Extrait à lire
^^^^^^^^^^^^^^^^
Comment cela se passe ?

Tout d’abord, la décision d’arrêt de production est prise, puis, un temps après, il est effectivement arrêté. Pendant une période de transition d’environ 3 ans, il faut alors décharger le combustible et vidanger les circuits. On commence aussi à nettoyer les installations. Au bout de 3 ans environ est pris le décret de mise à l’arrêt définitif. Cette phase est le « niveau I » selon l’AIEA. Ensuite, c’est le début du démantèlement à proprement parler: on déconstruit les installations en partant des bâtiments extérieurs. C’est le niveau II. Enfin, on démantèle le bâtiment réacteur. C’est le niveau III.

En France, chaque étape est contrôlée par l’Autorité de Sûreté Nucléaire. Une fois que tout est fini, l’installation est « déclassée », c’est-à-dire qu’elle n’est plus une installation nucléaire.

L’ASN résume la tâche:

« Le retour d’expérience des opérations de démantèlement effectuées en France montre qu’il n’existe pas, aujourd’hui, d’obstacle technique rédhibitoire au démantèlement des installations. Il s’agit cependant d’opérations de très longue haleine, qui constituent des défis en matière de gestion de projets, de maintien des compétences nécessaires et de coordination des différents travaux. »

https://www.asn.fr/l-asn-informe/dossiers-pedagogiques/le-demantelement-des-installations-nucleaires

Combien ça coute ?

Un démantèlement coute des sommes très importantes, qui doivent être provisionnées par l’exploitant.

Orano estime à 15 ans la durée moyenne de démantèlement d’un réacteur et entre 500 et 700 millions son prix.

Le cout total du démantèlement de 58 réacteurs actuels, incluant la gestion des déchets radioactifs, serait de 60 milliards d’euros.(source) En même temps « Le coût de la déconstruction d’un réacteur à eau pressurisée (REP) est estimé entre 350 et 400 millions d’euros. » (EDF) Pour cette dernière estimation, il est possible que réacteur ne signifie pas centrale. Le même montant est estimé pour les réacteurs américains.
^^^^^^^^^^^^^^^^
Consigne de travail 1
Transcrivez fidèlement le passage de l'extrait sur le démantèlement nucléaire compris entre « L’ASN résume la » et « millions son prix. », ces deux bornes incluses.
^^^^^^^^^^^^^^^^
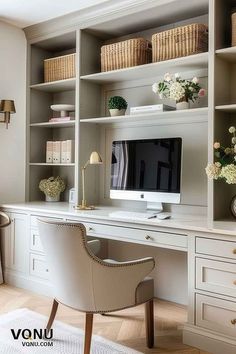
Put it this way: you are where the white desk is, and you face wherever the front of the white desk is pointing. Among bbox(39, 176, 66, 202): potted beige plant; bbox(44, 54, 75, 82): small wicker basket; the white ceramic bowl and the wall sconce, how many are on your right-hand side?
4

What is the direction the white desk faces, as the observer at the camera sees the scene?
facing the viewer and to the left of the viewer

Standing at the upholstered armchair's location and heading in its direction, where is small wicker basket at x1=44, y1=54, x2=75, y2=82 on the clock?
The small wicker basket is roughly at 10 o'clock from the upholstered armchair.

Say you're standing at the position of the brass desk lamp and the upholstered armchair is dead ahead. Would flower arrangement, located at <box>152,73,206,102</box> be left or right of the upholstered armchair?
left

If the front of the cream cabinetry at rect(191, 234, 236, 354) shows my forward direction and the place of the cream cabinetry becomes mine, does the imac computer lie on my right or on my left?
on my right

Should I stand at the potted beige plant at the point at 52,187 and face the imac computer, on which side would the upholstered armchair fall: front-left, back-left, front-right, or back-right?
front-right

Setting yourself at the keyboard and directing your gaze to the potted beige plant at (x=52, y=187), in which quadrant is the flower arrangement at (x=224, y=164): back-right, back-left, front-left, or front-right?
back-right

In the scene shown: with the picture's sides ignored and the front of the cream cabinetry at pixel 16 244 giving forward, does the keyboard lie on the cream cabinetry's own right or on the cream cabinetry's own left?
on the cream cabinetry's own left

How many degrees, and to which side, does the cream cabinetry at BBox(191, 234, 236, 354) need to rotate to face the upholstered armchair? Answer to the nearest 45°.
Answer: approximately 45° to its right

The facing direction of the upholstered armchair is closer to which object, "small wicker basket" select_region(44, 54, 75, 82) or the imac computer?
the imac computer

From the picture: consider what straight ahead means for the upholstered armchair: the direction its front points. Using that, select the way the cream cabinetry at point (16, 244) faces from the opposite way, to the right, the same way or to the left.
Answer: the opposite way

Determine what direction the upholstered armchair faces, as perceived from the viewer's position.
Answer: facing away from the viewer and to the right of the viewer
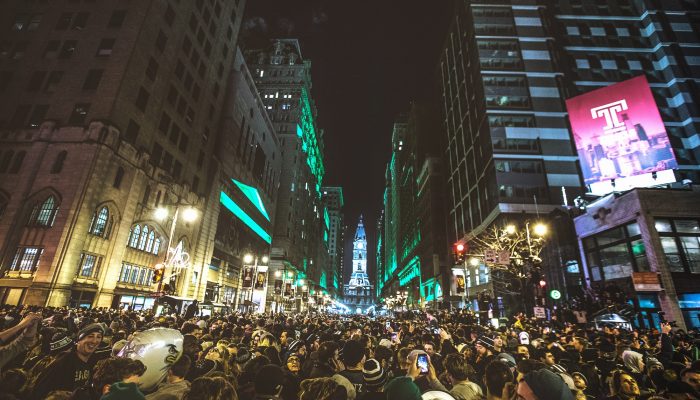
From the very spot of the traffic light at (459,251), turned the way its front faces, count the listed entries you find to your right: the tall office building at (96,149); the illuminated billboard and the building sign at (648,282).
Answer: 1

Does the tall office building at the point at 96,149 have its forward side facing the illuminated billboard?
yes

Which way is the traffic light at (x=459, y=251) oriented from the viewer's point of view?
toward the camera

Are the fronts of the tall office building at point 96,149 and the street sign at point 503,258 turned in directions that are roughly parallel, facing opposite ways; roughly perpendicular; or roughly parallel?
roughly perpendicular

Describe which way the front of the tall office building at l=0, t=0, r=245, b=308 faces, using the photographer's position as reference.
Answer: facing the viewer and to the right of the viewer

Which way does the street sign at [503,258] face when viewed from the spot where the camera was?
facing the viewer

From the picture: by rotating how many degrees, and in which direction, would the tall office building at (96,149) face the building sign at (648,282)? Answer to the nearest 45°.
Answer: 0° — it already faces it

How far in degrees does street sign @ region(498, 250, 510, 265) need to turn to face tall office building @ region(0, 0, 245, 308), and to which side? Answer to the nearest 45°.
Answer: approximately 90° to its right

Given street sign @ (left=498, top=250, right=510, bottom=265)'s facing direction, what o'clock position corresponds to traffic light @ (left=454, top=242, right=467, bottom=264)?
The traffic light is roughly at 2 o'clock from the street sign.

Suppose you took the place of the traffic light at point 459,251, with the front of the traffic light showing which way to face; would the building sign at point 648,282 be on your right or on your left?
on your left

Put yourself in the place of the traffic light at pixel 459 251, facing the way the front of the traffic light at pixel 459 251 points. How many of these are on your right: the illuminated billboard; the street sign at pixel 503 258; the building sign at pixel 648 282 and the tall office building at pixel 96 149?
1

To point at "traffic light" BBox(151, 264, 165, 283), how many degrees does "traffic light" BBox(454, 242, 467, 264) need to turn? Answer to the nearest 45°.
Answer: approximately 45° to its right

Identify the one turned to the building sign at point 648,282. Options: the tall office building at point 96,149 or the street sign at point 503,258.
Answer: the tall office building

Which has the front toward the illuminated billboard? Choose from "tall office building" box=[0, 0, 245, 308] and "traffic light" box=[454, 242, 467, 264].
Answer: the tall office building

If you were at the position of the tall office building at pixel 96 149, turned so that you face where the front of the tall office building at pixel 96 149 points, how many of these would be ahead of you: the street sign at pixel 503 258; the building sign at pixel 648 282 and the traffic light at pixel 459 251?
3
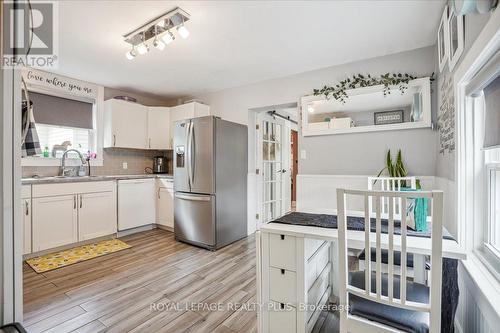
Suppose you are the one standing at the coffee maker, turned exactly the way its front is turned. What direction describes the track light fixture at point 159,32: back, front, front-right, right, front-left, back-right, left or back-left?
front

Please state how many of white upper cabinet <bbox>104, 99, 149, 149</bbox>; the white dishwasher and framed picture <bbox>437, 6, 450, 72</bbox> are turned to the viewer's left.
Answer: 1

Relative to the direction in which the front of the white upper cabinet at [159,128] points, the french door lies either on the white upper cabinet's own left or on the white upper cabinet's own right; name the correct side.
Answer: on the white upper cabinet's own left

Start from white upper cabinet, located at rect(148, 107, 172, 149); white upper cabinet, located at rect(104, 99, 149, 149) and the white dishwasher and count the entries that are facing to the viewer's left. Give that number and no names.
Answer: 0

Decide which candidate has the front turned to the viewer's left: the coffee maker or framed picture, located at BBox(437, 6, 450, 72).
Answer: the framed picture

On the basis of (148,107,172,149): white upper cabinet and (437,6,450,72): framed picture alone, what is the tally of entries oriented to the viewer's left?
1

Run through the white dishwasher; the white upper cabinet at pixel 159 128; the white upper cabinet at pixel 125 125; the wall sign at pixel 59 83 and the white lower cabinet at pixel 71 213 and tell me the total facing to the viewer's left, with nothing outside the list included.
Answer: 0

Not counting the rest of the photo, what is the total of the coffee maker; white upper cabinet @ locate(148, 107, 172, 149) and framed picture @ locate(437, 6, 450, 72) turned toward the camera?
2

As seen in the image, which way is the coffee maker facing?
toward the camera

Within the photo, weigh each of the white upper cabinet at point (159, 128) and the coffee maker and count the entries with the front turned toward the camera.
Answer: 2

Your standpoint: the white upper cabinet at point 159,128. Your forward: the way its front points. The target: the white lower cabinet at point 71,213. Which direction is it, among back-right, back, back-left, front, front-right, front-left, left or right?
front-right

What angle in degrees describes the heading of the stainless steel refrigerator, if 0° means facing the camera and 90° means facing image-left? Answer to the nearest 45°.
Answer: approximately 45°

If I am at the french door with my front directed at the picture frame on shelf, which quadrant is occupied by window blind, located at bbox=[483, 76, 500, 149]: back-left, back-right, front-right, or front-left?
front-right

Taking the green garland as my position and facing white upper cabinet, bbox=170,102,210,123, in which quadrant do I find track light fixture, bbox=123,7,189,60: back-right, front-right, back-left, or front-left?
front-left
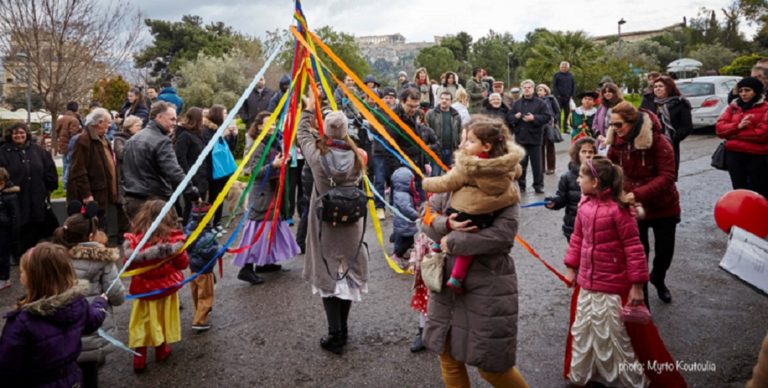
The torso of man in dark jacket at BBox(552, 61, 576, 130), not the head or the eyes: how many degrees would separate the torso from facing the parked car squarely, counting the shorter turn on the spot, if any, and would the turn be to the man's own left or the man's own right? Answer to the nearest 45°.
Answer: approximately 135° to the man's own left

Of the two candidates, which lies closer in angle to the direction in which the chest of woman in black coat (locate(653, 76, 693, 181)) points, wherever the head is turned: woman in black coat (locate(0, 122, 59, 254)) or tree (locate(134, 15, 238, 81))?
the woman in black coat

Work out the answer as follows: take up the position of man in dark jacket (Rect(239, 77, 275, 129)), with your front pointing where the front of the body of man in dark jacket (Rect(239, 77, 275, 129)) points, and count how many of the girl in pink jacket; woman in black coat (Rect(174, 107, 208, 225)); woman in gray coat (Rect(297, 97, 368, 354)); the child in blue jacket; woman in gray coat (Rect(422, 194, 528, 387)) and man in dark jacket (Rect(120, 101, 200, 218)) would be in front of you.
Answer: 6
^^^^^^^^^^^^^^^^
Consigne de travail 2
Extrayez de la liste chaque ligne où figure le mot « oriented ».

Réponse à l'exercice 1
L’ASN résume la tâche:

« Le retour d’expérience des opérations de démantèlement effectuées en France montre qu’il n’existe pas, aujourd’hui, d’obstacle technique rédhibitoire au démantèlement des installations. Il s’agit cependant d’opérations de très longue haleine, qui constituent des défis en matière de gestion de projets, de maintien des compétences nécessaires et de coordination des différents travaux. »

https://www.asn.fr/l-asn-informe/dossiers-pedagogiques/le-demantelement-des-installations-nucleaires

Combien ça coute ?

Un démantèlement coute des sommes très importantes, qui doivent être provisionnées par l’exploitant.

Orano estime à 15 ans la durée moyenne de démantèlement d’un réacteur et entre 500 et 700 millions son prix.

Réponse à l'exercice 2
Which way is the traffic light at (x=459, y=251) oriented from the viewer's point of view?
On the basis of (148,107,172,149): white upper cabinet and (437,6,450,72): framed picture alone, what is the tally of entries oriented to the viewer's left?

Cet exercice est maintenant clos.